A photo of Lutz Bachmann, 41, with a Hitler-style moustache and hair style was published by local paper the Dresdner Morgenpost on Wednesday and shared widely across social media platforms.
Dresden's public prosecutor subsequently said it was investigating whether a case should be opened against him on charges of incitement to hatred
Germany's Deputy Chancellor Sigmar Gabriel condemned Bachmann in a statement, saying that "anyone who puts on a Hitler disguise is either an idiot or a Nazi."
Dresdner Morgenpost also reported that the PEGIDA head had employed anti-refugee slurs in private Facebook messages, describing asylum seekers as "scumbags" and "animals".
Bachmann removed the "joke" picture, but subsequently stepped down and apologised for his statements.
PEGIDA co-founder Kathrin Oertel welcomed his decision, telling Reuters that while the Hitler picture was "satire", "sweeping insults against strangers" were not acceptable. She added that PEGIDA would continue.
The group's leadership has been making recent efforts to moderate its image and distance itself from neo-Nazi factions which have attended its rallies. After previously refusing to speak with the press, Bachmann and Oertel held a press conference on Monday where they denied that they were racist and said most of their supporters were ordinary people angry at the political establishment.
Meanwhile, a march staged by the organization's Leipzig-based branch on Wednesday night attracted 15,000 supporters, and more than 20,000 anti-racist counter demonstrators.
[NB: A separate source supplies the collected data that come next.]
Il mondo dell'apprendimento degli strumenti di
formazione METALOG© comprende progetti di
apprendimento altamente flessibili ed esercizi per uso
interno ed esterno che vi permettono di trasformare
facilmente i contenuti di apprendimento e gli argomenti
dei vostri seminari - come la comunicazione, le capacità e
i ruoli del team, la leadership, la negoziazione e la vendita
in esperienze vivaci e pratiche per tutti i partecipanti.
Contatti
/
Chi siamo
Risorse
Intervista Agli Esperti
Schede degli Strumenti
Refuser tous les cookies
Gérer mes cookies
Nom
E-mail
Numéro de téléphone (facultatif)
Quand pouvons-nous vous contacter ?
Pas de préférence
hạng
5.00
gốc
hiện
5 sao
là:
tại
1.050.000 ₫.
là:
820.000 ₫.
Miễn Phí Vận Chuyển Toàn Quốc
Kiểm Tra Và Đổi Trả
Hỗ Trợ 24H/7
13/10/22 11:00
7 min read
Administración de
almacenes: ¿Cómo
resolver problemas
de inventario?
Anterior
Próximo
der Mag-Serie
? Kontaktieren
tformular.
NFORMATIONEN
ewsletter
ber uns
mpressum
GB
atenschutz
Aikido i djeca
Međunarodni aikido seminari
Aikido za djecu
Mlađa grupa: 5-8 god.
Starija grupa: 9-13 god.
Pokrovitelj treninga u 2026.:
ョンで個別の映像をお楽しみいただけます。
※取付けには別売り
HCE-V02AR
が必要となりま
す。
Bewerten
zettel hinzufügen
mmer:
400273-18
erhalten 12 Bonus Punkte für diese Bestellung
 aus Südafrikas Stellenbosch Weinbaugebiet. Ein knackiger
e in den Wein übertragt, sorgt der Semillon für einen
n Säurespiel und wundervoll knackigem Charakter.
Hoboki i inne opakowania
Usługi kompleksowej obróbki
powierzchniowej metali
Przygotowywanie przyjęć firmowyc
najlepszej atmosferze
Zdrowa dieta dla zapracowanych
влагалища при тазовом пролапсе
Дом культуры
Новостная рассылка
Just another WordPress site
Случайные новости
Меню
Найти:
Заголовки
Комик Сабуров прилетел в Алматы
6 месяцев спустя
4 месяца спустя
Demonstrators from the group LEGIDA, Leipzig's off-shoot of the anti-Islam PEGIDA movement, were confronted by a man with a rainbow flag at their demonstration in the city on Wednesday. Footage shows him being removed by police.
Police shut down the city center to traffic and bussed in 4,000 officers from across the country to prevent the two sides clashing, local authorities said.
Organizers had previously predicted a turnout of 40,000, however — the attendance was expected to be boosted after a PEGIDA march scheduled for Tuesday was cancelled due to fears of an assassination attempt on Bachmann.
PEGIDA burst onto the German political landscape in late 2014 and holds regular anti-immigration marches that attract thousands in Dresden.
German lawmakers, including Chancellor Angela Merkel have condemned the group, and President Joachim Gauck recently said "polarisation" could damage the country's social bonds.